Raus ! L’idéologie identitaire face aux « migrants musulmans »

Auteur(s): 

Stéphane François, chercheur associé au GSRL – EPHE, Paris

Date de publication: 
Décembre 2018
Illustration

Le discours identitaire qui émerge aujourd’hui de la constellation de mouvances conservatrices réactionnaires, voire racistes et xénophobes, se réunit davantage autour de la dénonciation d’une « invasion musulmane » que dans la revendication d’une adhésion au christianisme.

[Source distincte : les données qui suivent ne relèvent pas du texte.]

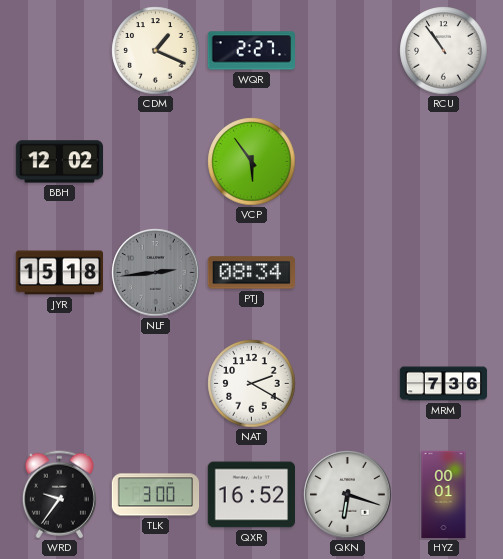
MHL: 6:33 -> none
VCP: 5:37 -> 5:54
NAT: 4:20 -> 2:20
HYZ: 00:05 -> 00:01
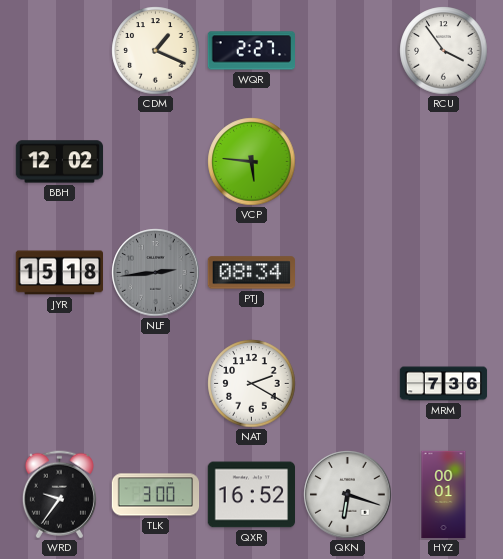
RCU: 10:54 -> 3:54
VCP: 5:54 -> 5:46
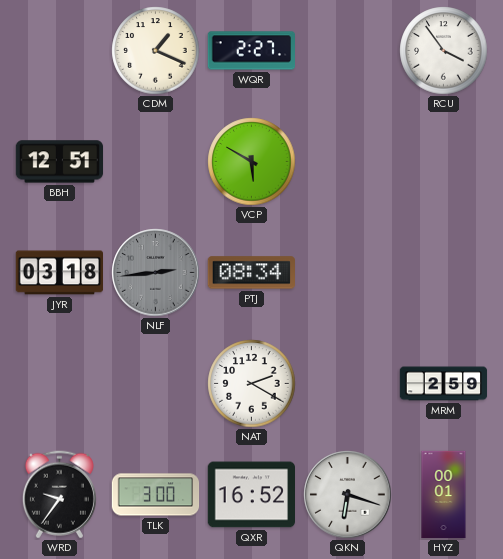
BBH: 12:02 -> 12:51
VCP: 5:46 -> 5:50
JYR: 15:18 -> 03:18
MRM: 7:36 -> 2:59
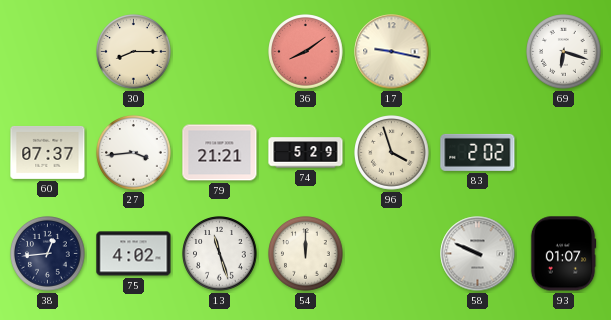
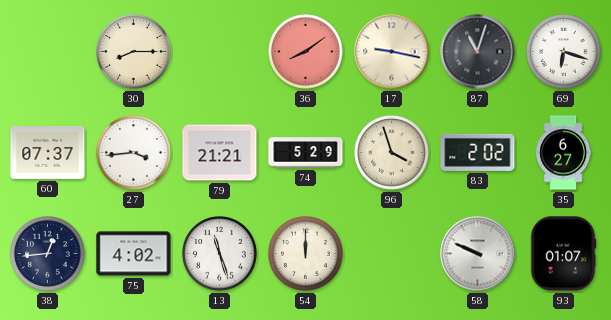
87: none -> 11:03
35: none -> 6:27
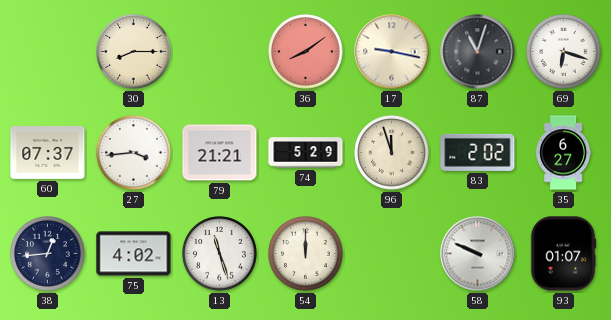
96: 3:57 -> 11:57
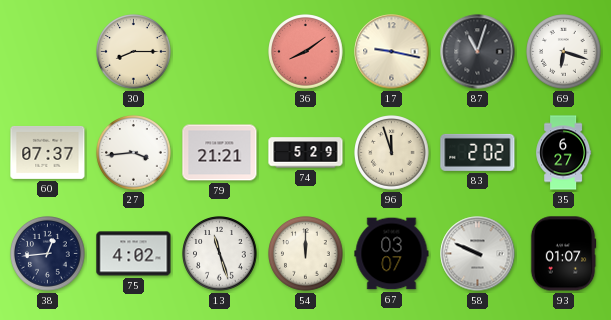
67: none -> 03:07
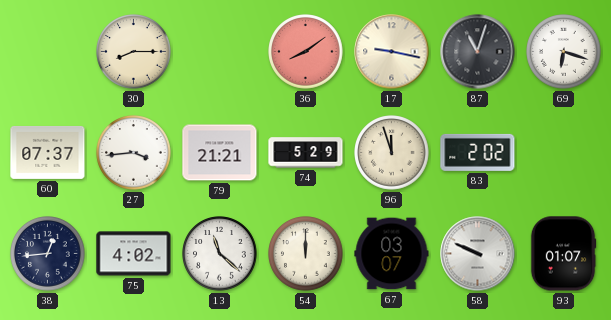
35: 6:27 -> none
13: 11:27 -> 11:22
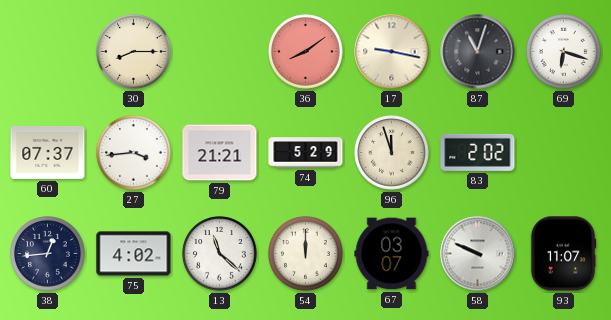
93: 01:07 -> 11:07
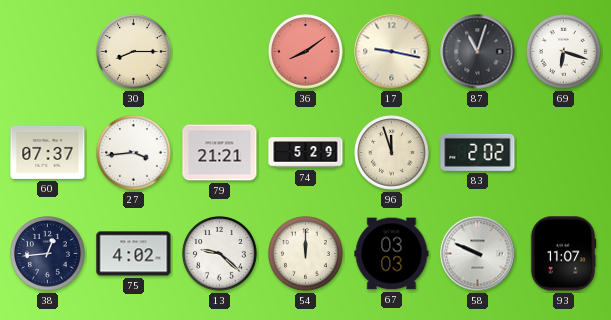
13: 11:22 -> 9:22
67: 03:07 -> 03:03
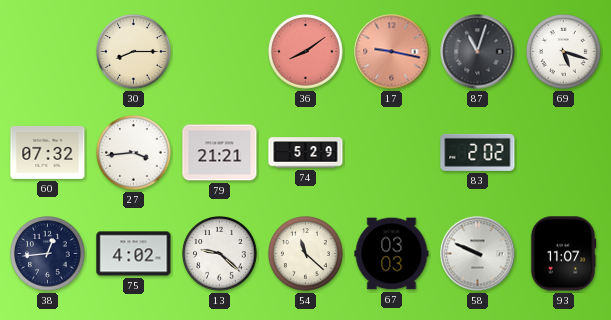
17 dial: cream -> salmon
69: 6:18 -> 5:18
60: 07:37 -> 07:32
96: 11:57 -> none
54: 12:00 -> 11:22
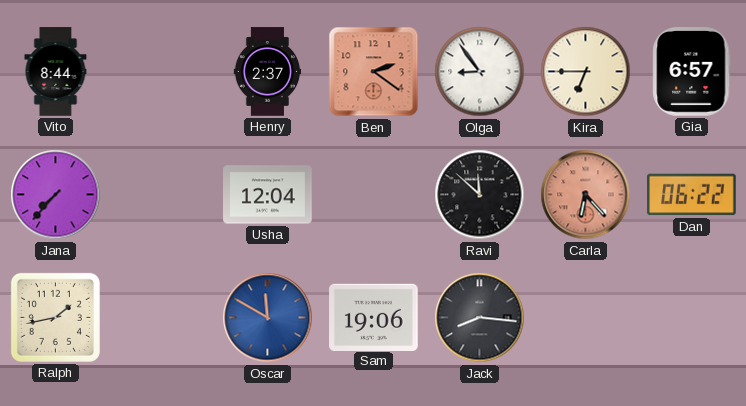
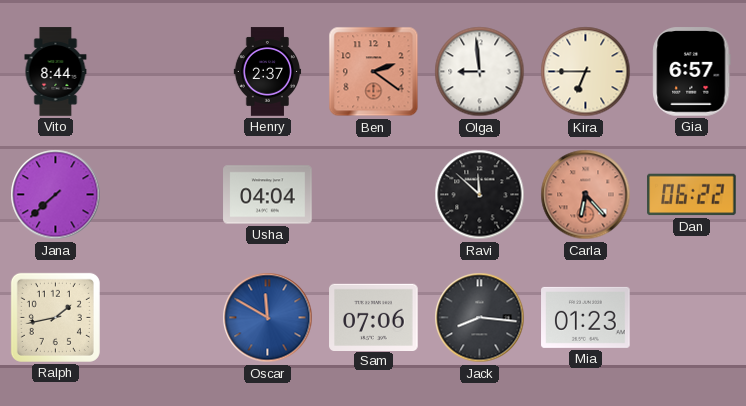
Olga: 8:54 -> 8:59
Jana: 7:37 -> 7:38
Usha: 12:04 -> 04:04
Sam: 19:06 -> 07:06
Mia: none -> 01:23
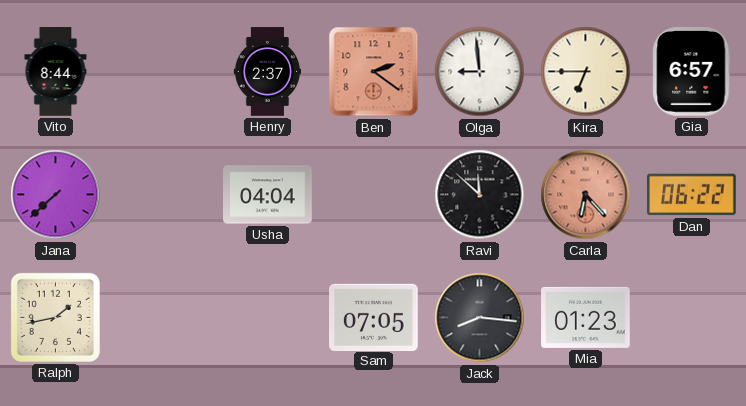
Oscar: 11:50 -> none
Sam: 07:06 -> 07:05
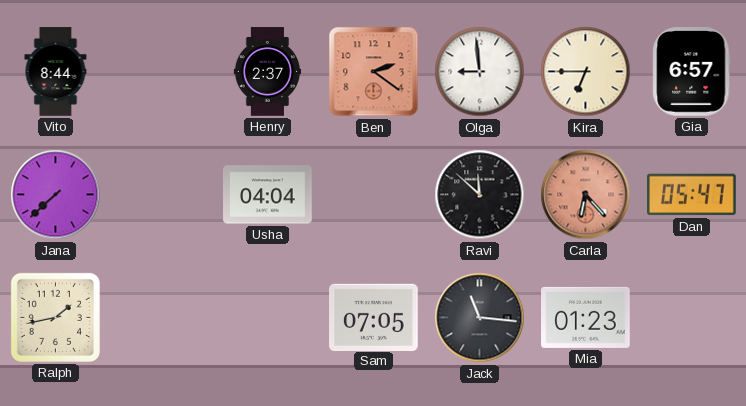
Dan: 06:22 -> 05:47
Jack: 8:16 -> 11:16
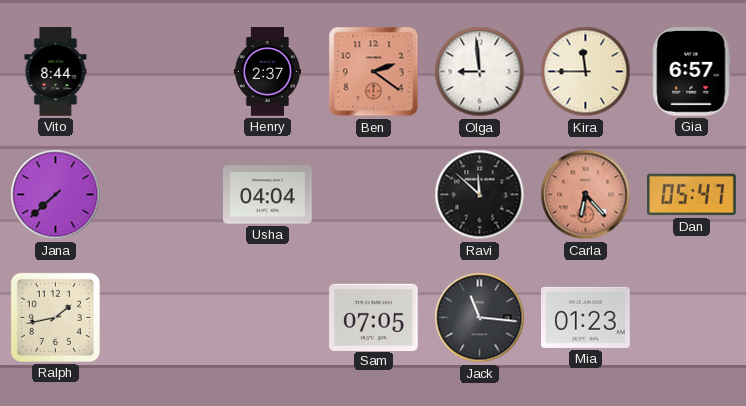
Kira: 6:45 -> 11:45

C’est notamment le cas de Génération identitaire (GI), mouvement récemment créé, au logo jaune et noir et que son site internet présente comme « un mouvement politique de jeunesse qui lutte contre l'islamisation et l'immigration massive ». Pour mener à bien cette « mission », GI conduit des opérations « chocs », de l’occupation de mosquée à la traque aux navires humanitaires en Méditerranée, en passant par le refoulement des migrants à la frontière franco-italienne, dans des opérations toujours très médiatisées. Le chercheur Stéphane François, spécialiste de l’extrême-droite, revient sur ce groupe et en précise les fondements idéologiques.

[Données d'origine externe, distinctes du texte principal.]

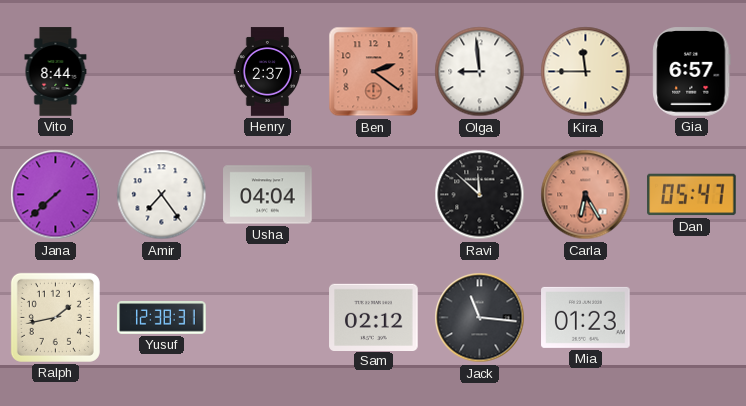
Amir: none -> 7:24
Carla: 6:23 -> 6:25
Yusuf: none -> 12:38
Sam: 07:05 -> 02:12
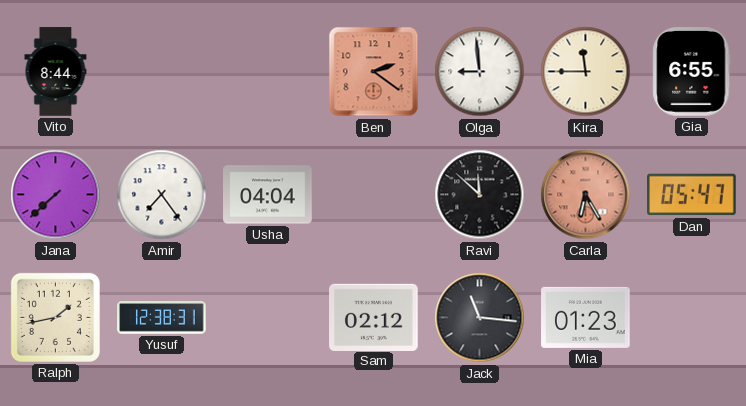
Henry: 2:37 -> none
Gia: 6:57 -> 6:55
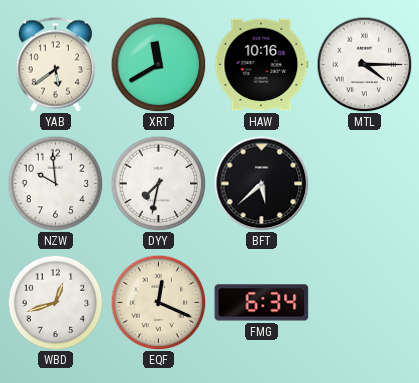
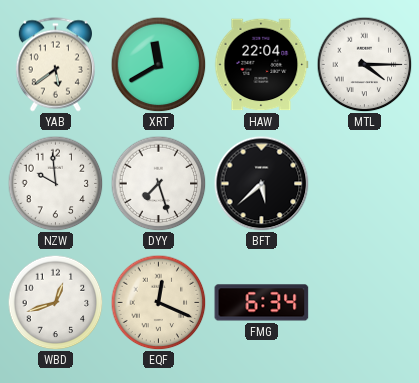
HAW: 10:16 -> 22:04
DYY: 7:32 -> 7:27
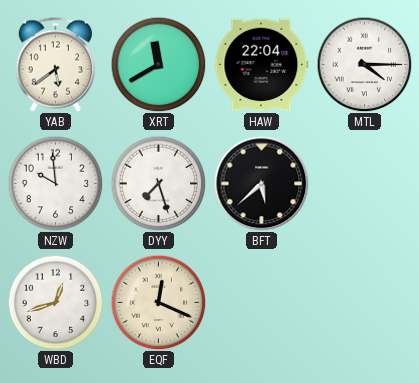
FMG: 6:34 -> none
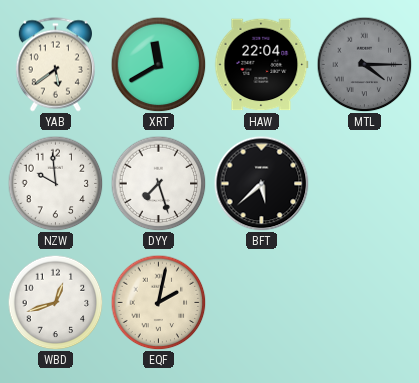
MTL dial: white -> grey
EQF: 12:19 -> 2:02
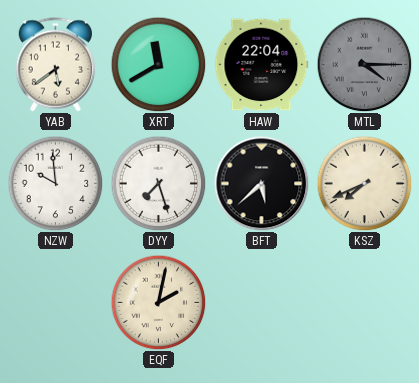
KSZ: none -> 7:41
WBD: 12:42 -> none
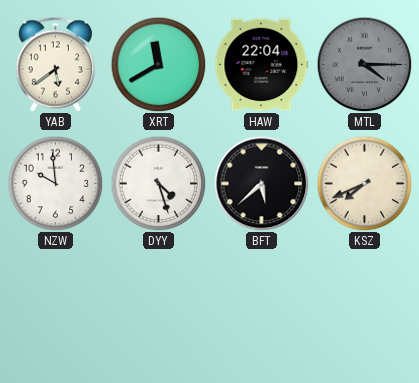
DYY: 7:27 -> 4:27
EQF: 2:02 -> none
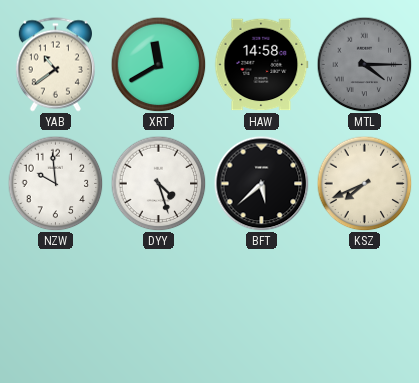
YAB: 5:39 -> 10:39
HAW: 22:04 -> 14:58
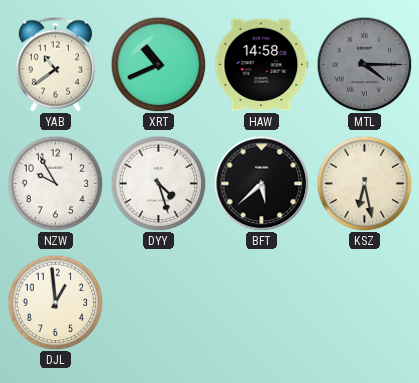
XRT: 11:40 -> 10:41
NZW: 9:59 -> 9:55
KSZ: 7:41 -> 6:28
DJL: none -> 12:59
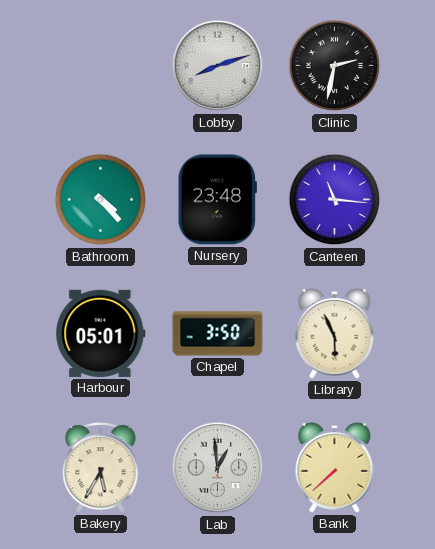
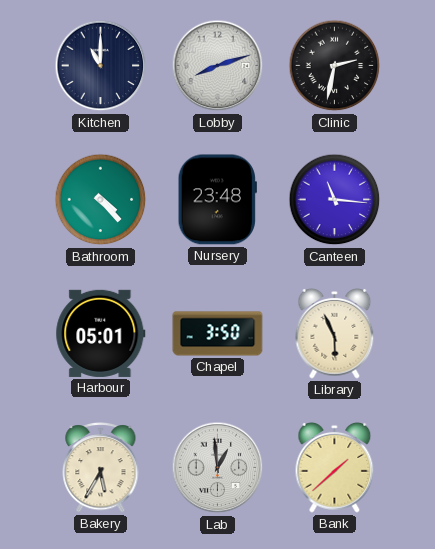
Kitchen: none -> 11:00
Bank: 7:38 -> 1:38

La photographie, prise le 21 avril 2018, montre un groupe de militants de Génération Identitaires, le mouvement de jeunesse des Identitaires (anciennement Le Bloc Identitaire), déployant une banderole dans le col de l’Echelle, situé dans les Alpes française, à proximité de la frontière italienne. L’objectif de cette action, tenant du happening (Les Identitaires ont repris les stratégies communicationnelles de Greenpeace), était d’« informer » l’opinion publique européenne du danger occasionné par l’arrivée de migrants extra-européens en Europe : le col de l’Echelle est un lieu utilisé par les passeurs pour faire entrer des migrants en France. Le slogan de l’affiche est à ce titre explicite : « Les frontières sont fermées, vous ne ferez pas de l’Europe votre demeure. Dehors, rentrez chez vous ! ».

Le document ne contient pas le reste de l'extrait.